(Stored records)
[Start of Attachment]

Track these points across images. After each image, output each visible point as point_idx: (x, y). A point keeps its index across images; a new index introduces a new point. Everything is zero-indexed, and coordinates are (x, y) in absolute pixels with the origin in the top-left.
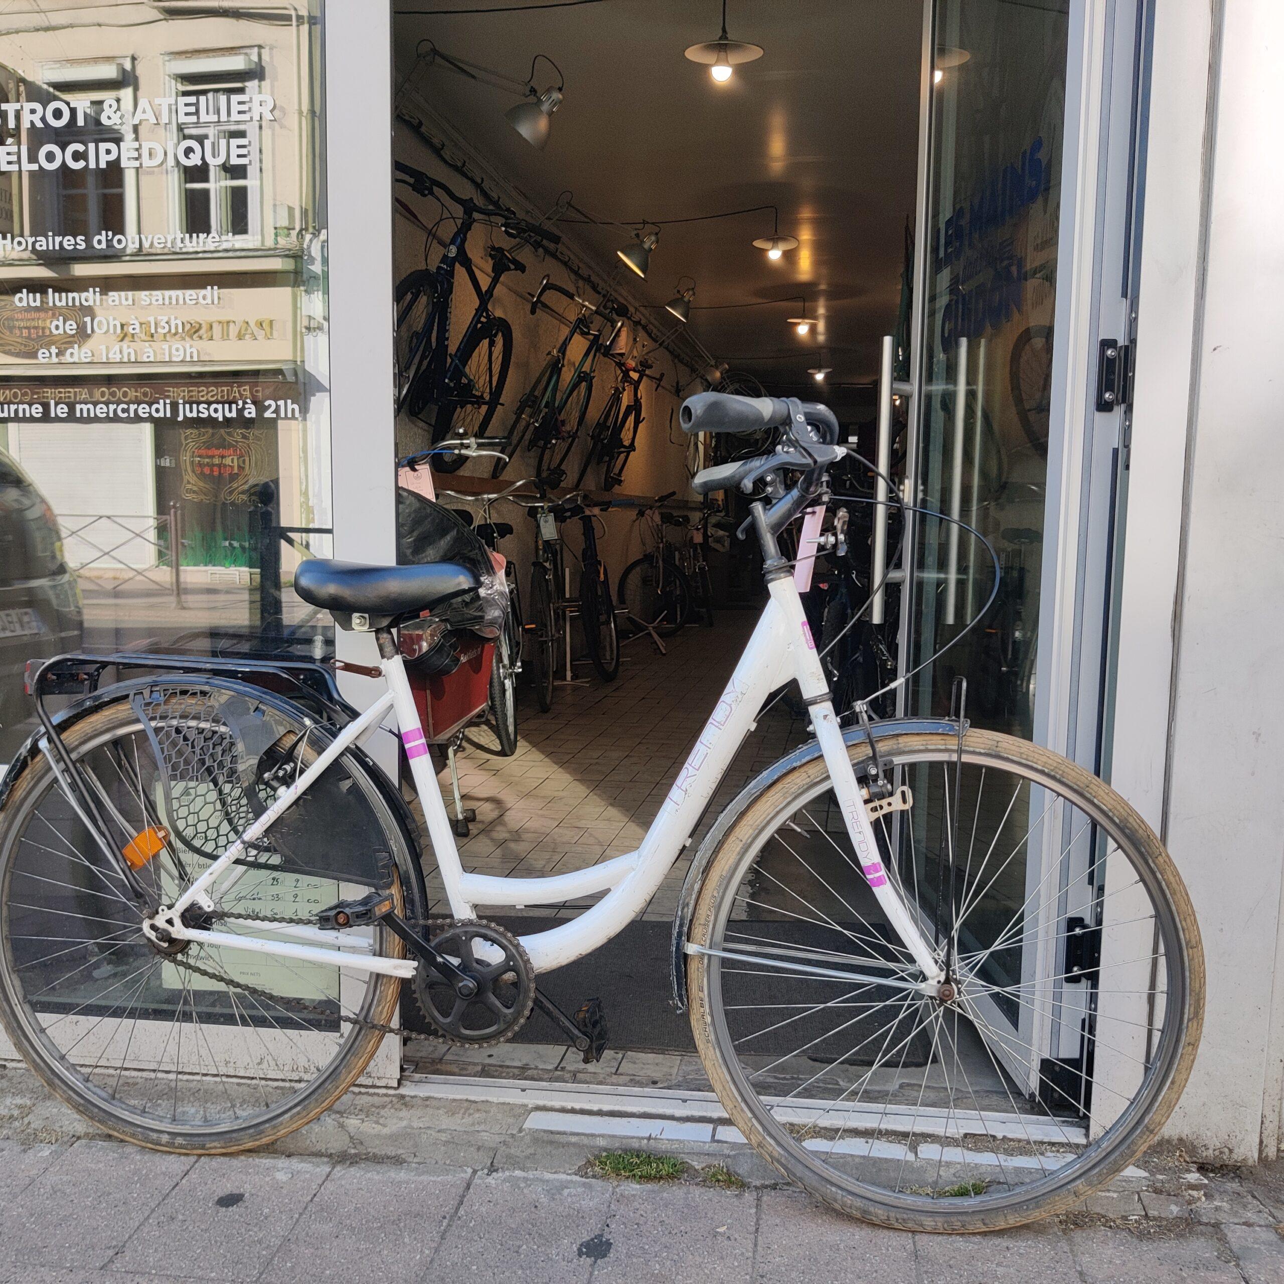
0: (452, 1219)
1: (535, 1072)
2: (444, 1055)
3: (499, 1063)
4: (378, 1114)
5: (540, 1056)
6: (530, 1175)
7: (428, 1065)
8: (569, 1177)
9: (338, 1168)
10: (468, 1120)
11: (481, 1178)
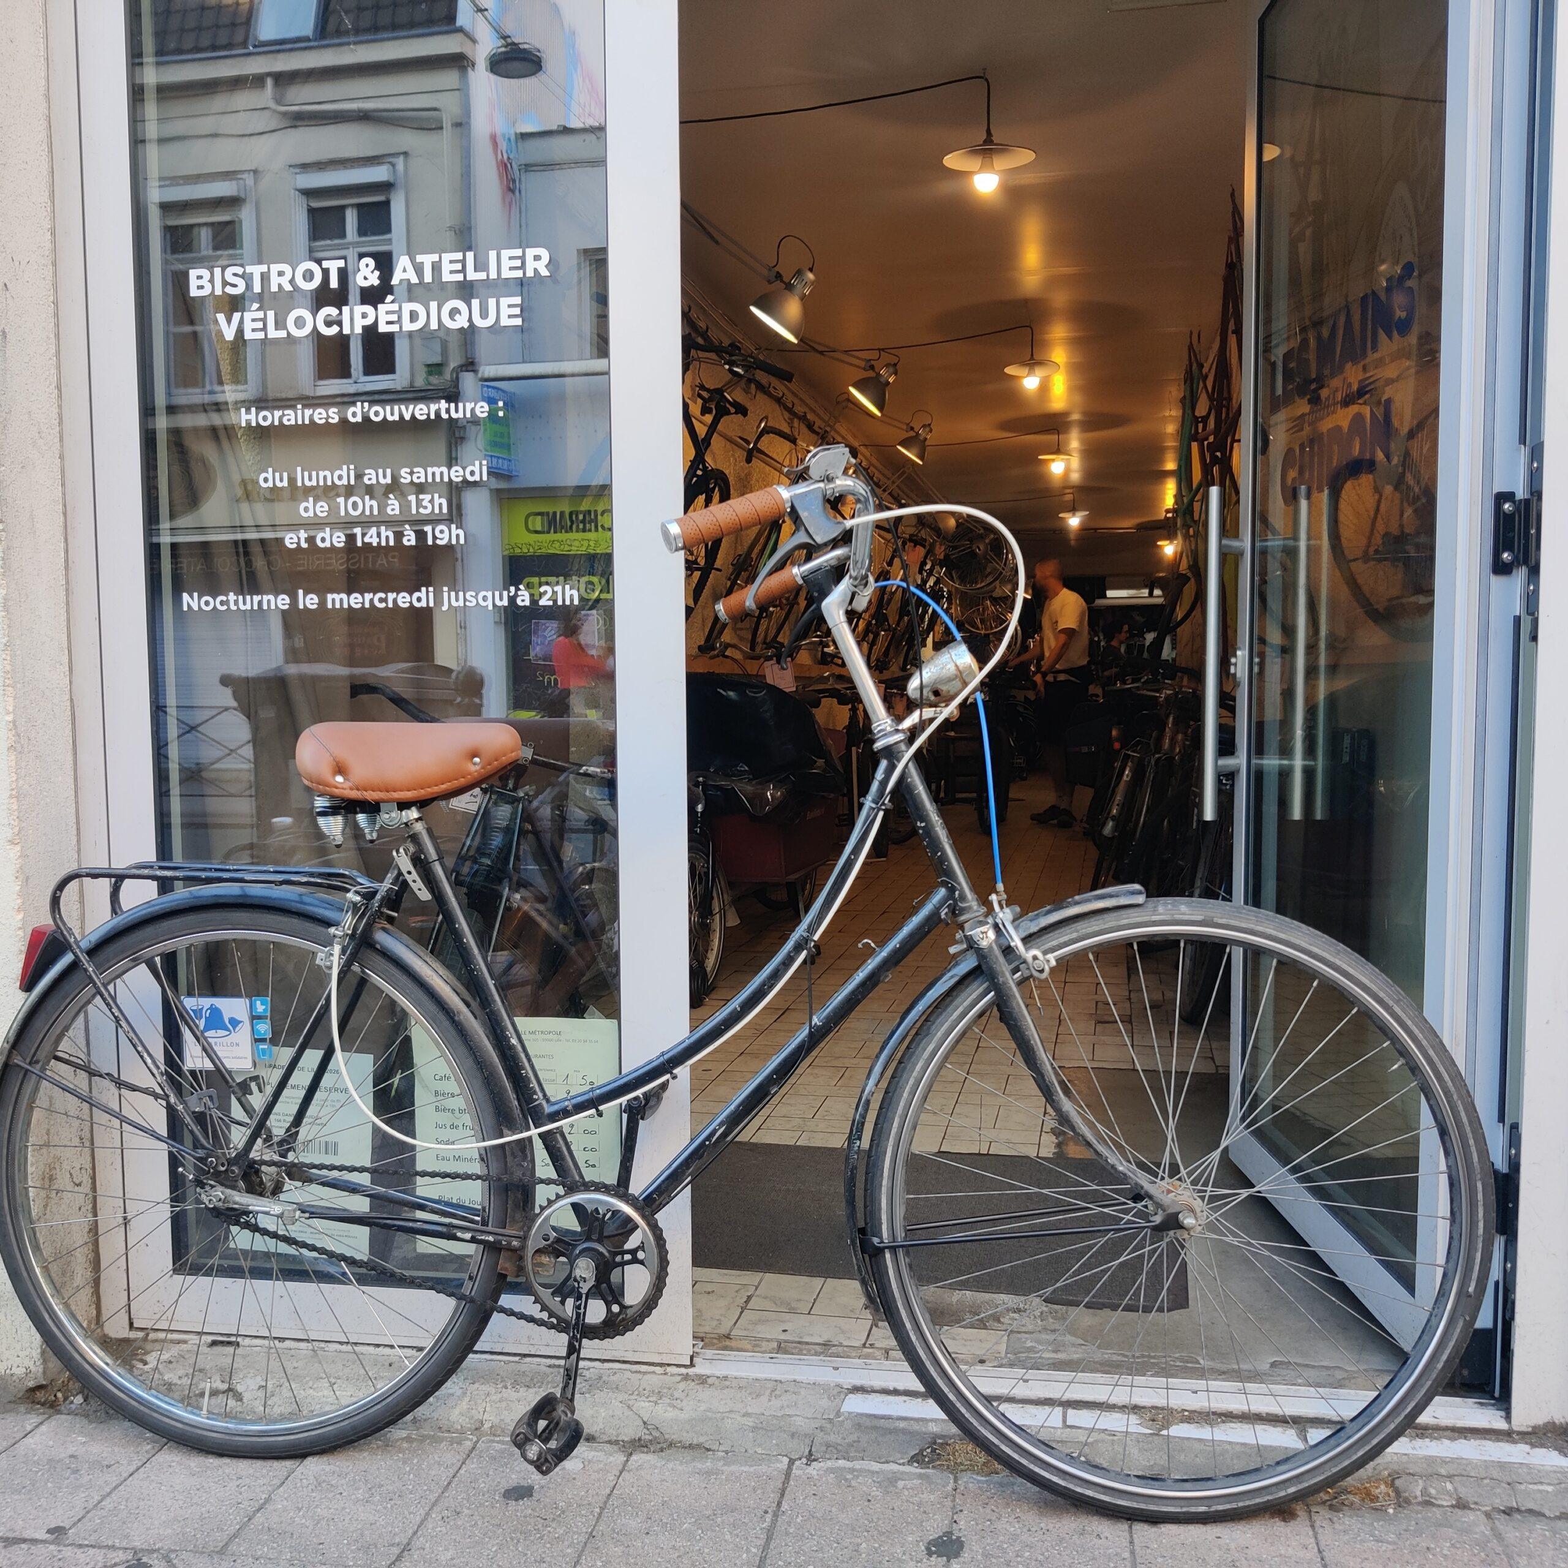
0: (776, 1515)
1: (840, 1349)
2: (731, 1331)
3: (797, 1339)
4: (672, 1395)
5: (843, 1332)
6: (858, 1465)
7: (715, 1341)
8: (902, 1468)
9: (634, 1457)
10: (776, 1403)
11: (798, 1468)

[End of Attachment]

— Exercise instructions —
The answer must be an exact copy of the lines from the one containing "6: (530, 1175)" through the last line of the records, and nothing else. Pictures do not belong in it.

— Response area —
6: (530, 1175)
7: (428, 1065)
8: (569, 1177)
9: (338, 1168)
10: (468, 1120)
11: (481, 1178)
0: (776, 1515)
1: (840, 1349)
2: (731, 1331)
3: (797, 1339)
4: (672, 1395)
5: (843, 1332)
6: (858, 1465)
7: (715, 1341)
8: (902, 1468)
9: (634, 1457)
10: (776, 1403)
11: (798, 1468)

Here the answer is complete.